> **Exercise material**:
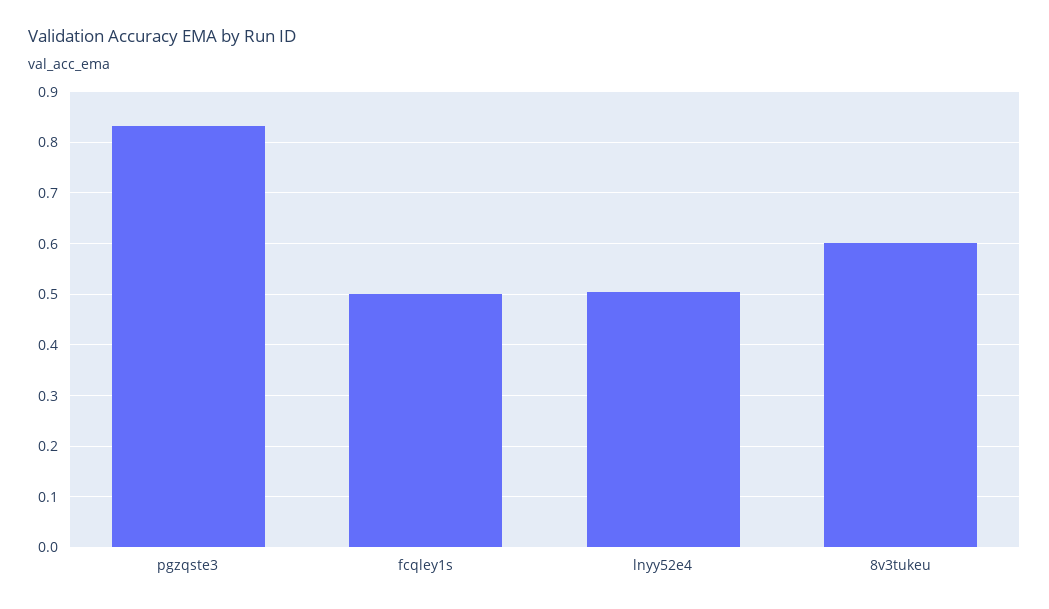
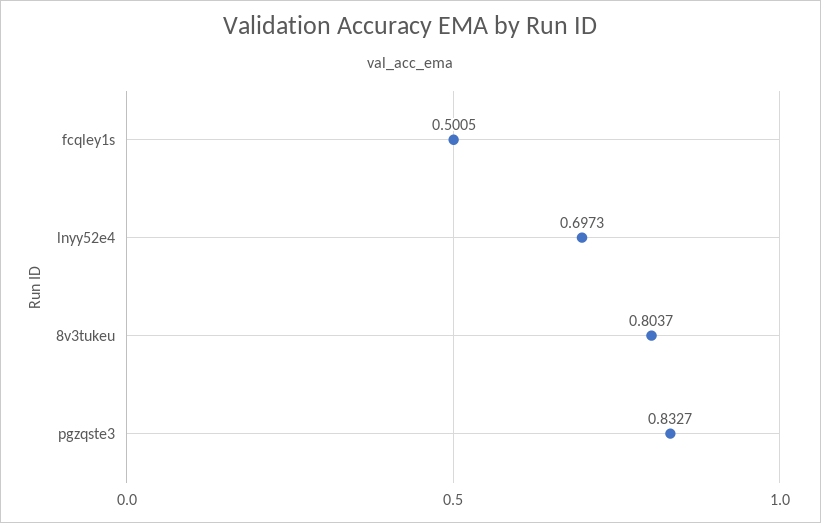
lnyy52e4: 0.5 -> 0.6973
8v3tukeu: 0.6 -> 0.8037

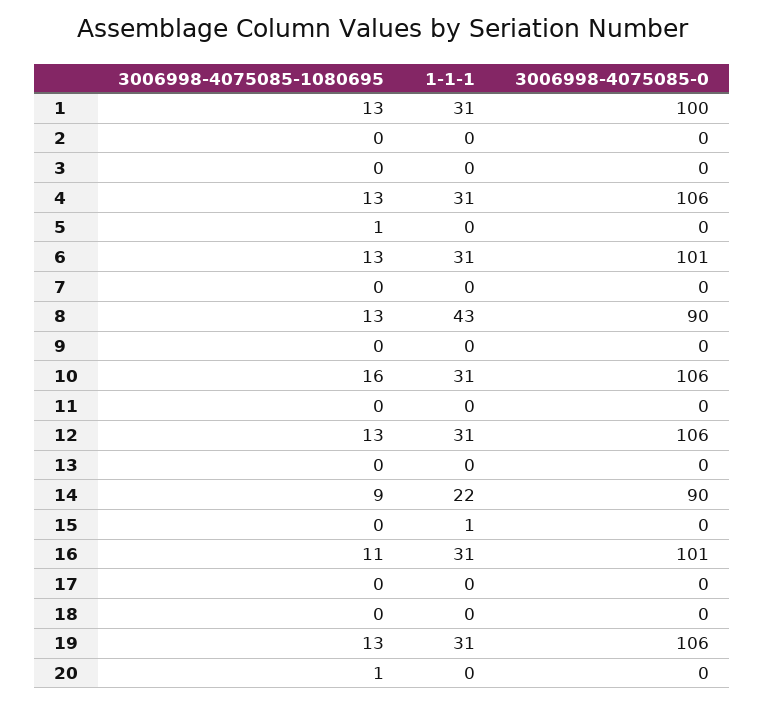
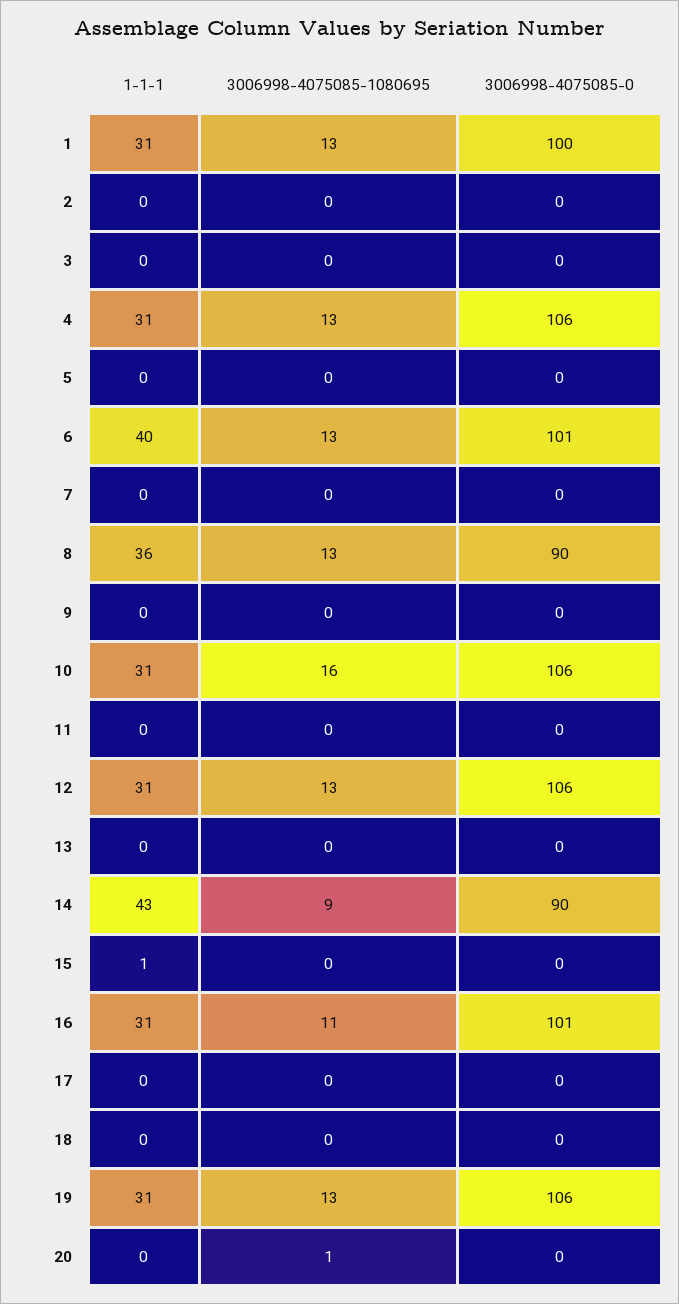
3006998-4075085-1080695, 5: 1 -> 0
1-1-1, 6: 31 -> 40
1-1-1, 8: 43 -> 36
1-1-1, 14: 22 -> 43

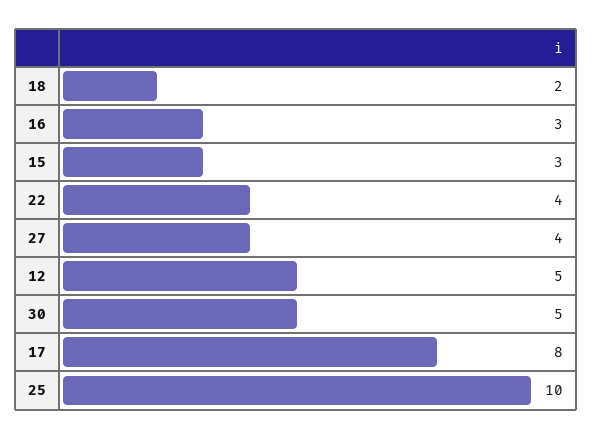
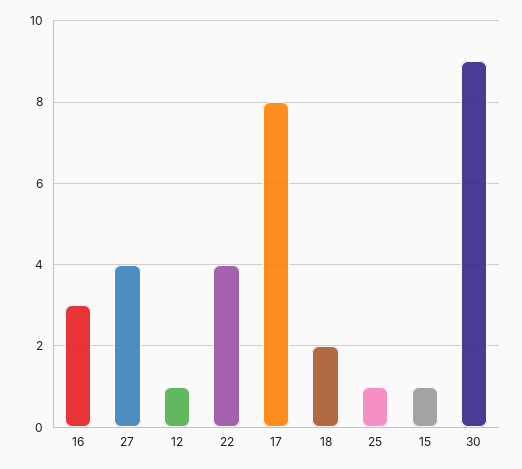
15: 3 -> 1
12: 5 -> 1
30: 5 -> 9
25: 10 -> 1

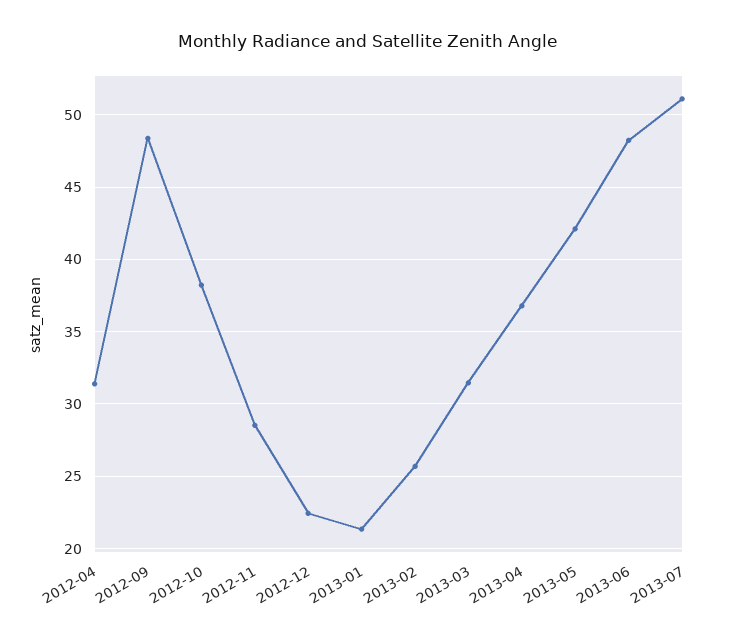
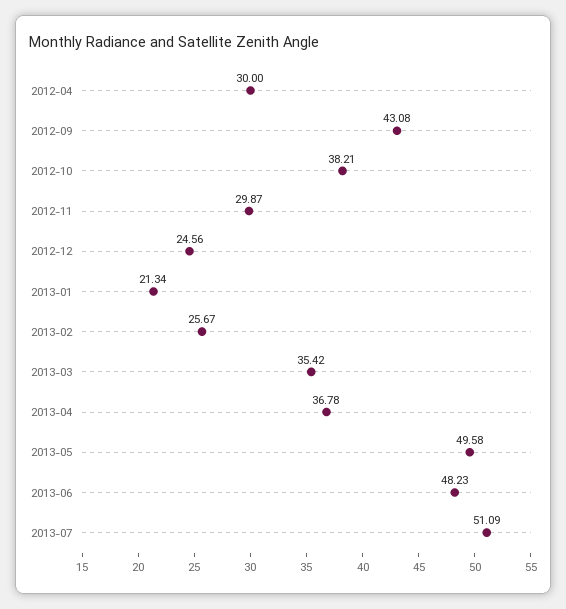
2012-04: 31.5 -> 30
2012-09: 48.5 -> 43.08
2012-11: 28.5 -> 29.87
2012-12: 22.5 -> 24.56
2013-03: 31.5 -> 35.42
2013-05: 42 -> 49.58

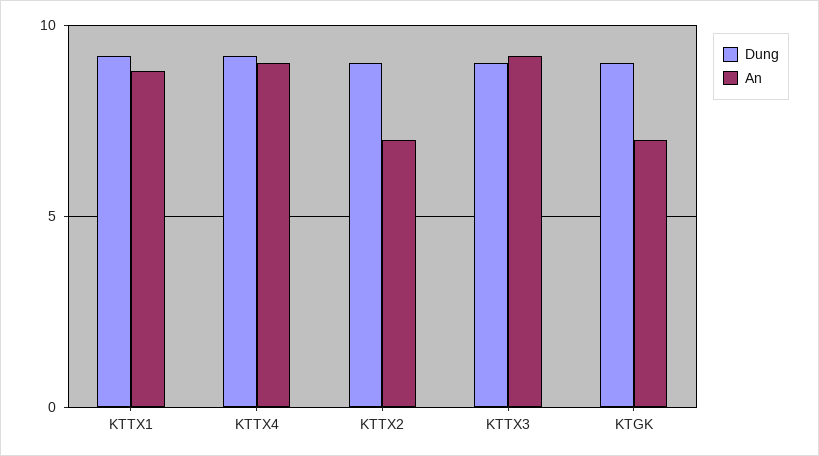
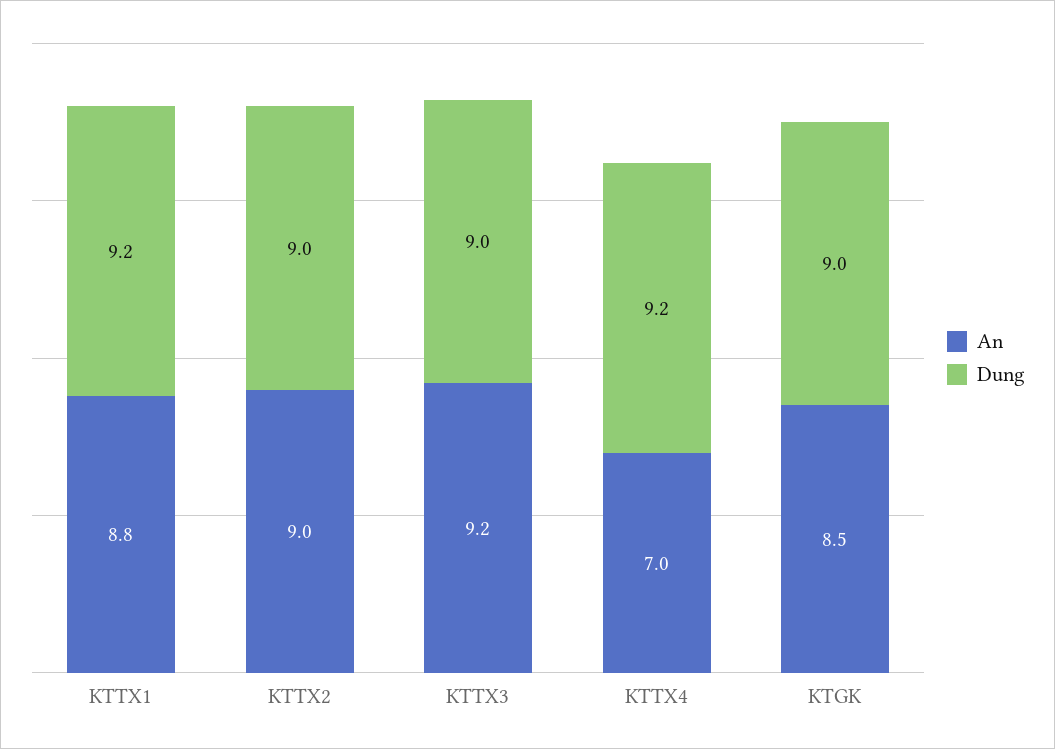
An, KTTX4: 9 -> 7
An, KTTX2: 7 -> 9
An, KTGK: 7 -> 8.5

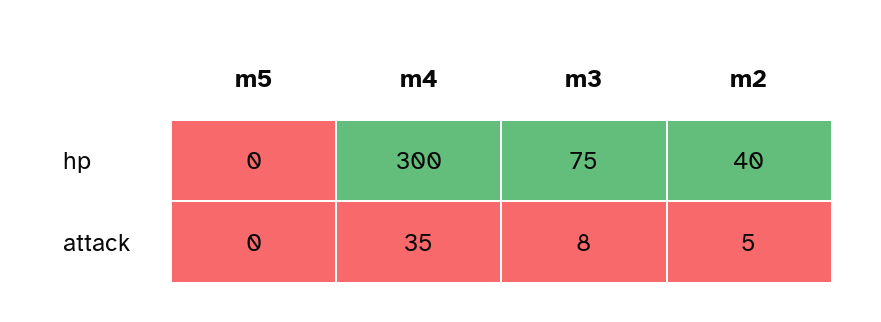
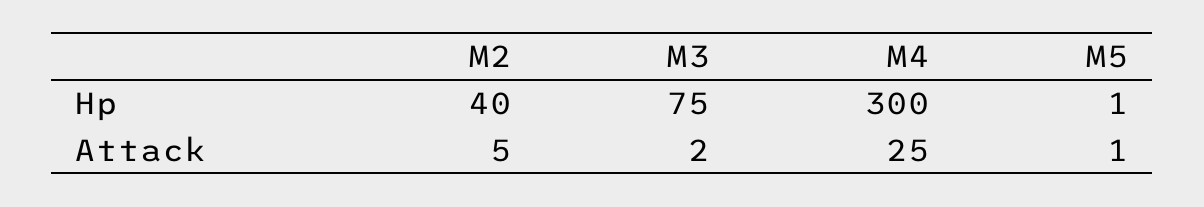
m5, hp: 0 -> 1
m5, attack: 0 -> 1
m4, attack: 35 -> 25
m3, attack: 8 -> 2

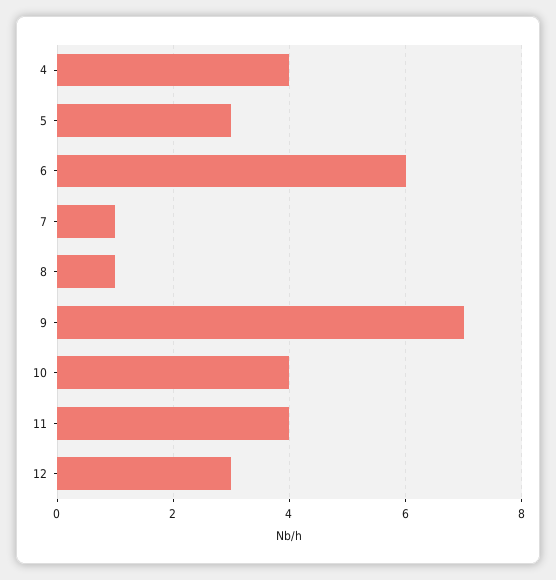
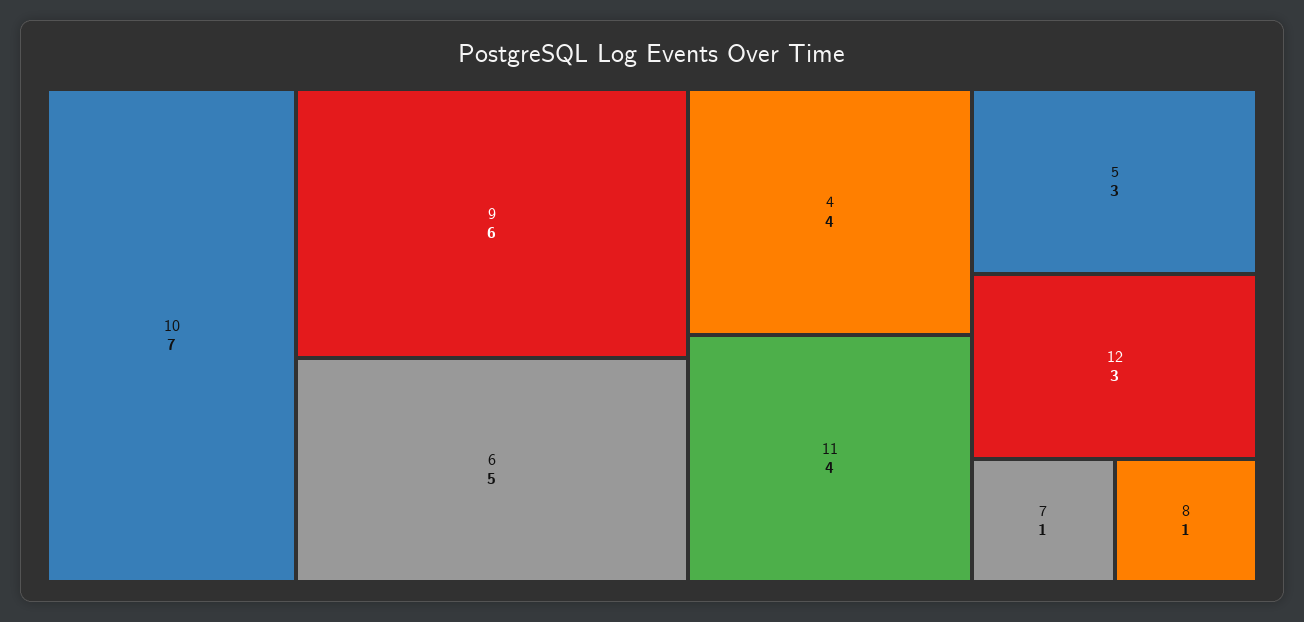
6: 6 -> 5
9: 7 -> 6
10: 4 -> 7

> **Aim of the task**: Without including any pictures, output all the entries above exactly.

> **Solution**:
lnyy52e4: 0.5 -> 0.6973
8v3tukeu: 0.6 -> 0.8037

3006998-4075085-1080695, 5: 1 -> 0
1-1-1, 6: 31 -> 40
1-1-1, 8: 43 -> 36
1-1-1, 14: 22 -> 43

15: 3 -> 1
12: 5 -> 1
30: 5 -> 9
25: 10 -> 1

2012-04: 31.5 -> 30
2012-09: 48.5 -> 43.08
2012-11: 28.5 -> 29.87
2012-12: 22.5 -> 24.56
2013-03: 31.5 -> 35.42
2013-05: 42 -> 49.58

An, KTTX4: 9 -> 7
An, KTTX2: 7 -> 9
An, KTGK: 7 -> 8.5

m5, hp: 0 -> 1
m5, attack: 0 -> 1
m4, attack: 35 -> 25
m3, attack: 8 -> 2

6: 6 -> 5
9: 7 -> 6
10: 4 -> 7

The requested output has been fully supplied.